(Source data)
= = = = = = =

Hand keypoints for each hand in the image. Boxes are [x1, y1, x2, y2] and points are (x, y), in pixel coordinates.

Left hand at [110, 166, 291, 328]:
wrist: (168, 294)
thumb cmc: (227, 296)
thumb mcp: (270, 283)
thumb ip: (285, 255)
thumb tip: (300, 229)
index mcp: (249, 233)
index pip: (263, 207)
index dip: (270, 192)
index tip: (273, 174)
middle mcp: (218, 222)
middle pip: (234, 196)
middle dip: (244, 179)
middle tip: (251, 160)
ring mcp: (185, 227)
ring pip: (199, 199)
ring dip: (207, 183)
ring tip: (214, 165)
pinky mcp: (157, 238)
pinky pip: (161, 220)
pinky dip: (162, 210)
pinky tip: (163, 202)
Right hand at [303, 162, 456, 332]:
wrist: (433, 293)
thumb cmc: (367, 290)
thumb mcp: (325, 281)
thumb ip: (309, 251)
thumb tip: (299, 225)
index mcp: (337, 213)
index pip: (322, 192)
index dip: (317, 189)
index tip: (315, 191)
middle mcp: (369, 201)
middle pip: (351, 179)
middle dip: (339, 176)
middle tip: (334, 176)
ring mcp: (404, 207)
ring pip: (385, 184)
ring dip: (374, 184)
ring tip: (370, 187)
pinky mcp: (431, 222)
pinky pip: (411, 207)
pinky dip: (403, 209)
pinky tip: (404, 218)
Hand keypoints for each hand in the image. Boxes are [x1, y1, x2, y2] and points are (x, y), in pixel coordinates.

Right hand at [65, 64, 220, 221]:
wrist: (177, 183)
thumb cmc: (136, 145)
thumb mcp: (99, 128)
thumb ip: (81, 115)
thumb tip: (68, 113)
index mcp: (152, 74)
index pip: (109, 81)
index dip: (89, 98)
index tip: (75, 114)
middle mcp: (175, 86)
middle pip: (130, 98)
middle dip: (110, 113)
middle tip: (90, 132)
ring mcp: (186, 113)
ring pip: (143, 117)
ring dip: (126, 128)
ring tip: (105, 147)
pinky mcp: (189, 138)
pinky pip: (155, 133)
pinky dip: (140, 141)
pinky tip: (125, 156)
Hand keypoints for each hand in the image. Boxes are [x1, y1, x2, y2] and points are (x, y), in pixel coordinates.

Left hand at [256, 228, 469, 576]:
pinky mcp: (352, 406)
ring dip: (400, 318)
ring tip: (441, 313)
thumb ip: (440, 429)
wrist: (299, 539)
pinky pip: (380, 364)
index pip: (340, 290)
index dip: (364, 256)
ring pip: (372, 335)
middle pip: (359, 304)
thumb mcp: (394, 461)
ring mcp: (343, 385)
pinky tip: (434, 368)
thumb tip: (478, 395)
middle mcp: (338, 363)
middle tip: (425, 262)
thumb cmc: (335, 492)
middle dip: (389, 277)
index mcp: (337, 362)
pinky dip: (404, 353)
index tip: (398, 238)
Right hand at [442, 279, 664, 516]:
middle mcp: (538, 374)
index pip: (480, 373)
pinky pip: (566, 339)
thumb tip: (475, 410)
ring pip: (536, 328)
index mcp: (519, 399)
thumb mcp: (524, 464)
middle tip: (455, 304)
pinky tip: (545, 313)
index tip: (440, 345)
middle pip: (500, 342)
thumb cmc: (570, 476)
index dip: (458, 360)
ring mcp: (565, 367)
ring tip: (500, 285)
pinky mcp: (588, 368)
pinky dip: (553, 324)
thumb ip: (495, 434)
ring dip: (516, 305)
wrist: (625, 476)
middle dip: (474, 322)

= = = = = = =

→ Exercise objective
Would you return, unchanged, the lines from the one containing "middle mcp: (538, 374)" through the end of the entries?

→ Written reply
middle mcp: (538, 374)
index pip: (480, 373)
pinky pip: (566, 339)
thumb tip: (475, 410)
ring pip: (536, 328)
index mcp: (519, 399)
thumb mcp: (524, 464)
middle tip: (455, 304)
pinky tip: (545, 313)
index tip: (440, 345)
middle pip: (500, 342)
thumb cmc: (570, 476)
index dip: (458, 360)
ring mcp: (565, 367)
ring tip: (500, 285)
pinky mcp: (588, 368)
pinky dip: (553, 324)
thumb ip: (495, 434)
ring dip: (516, 305)
wrist: (625, 476)
middle dip: (474, 322)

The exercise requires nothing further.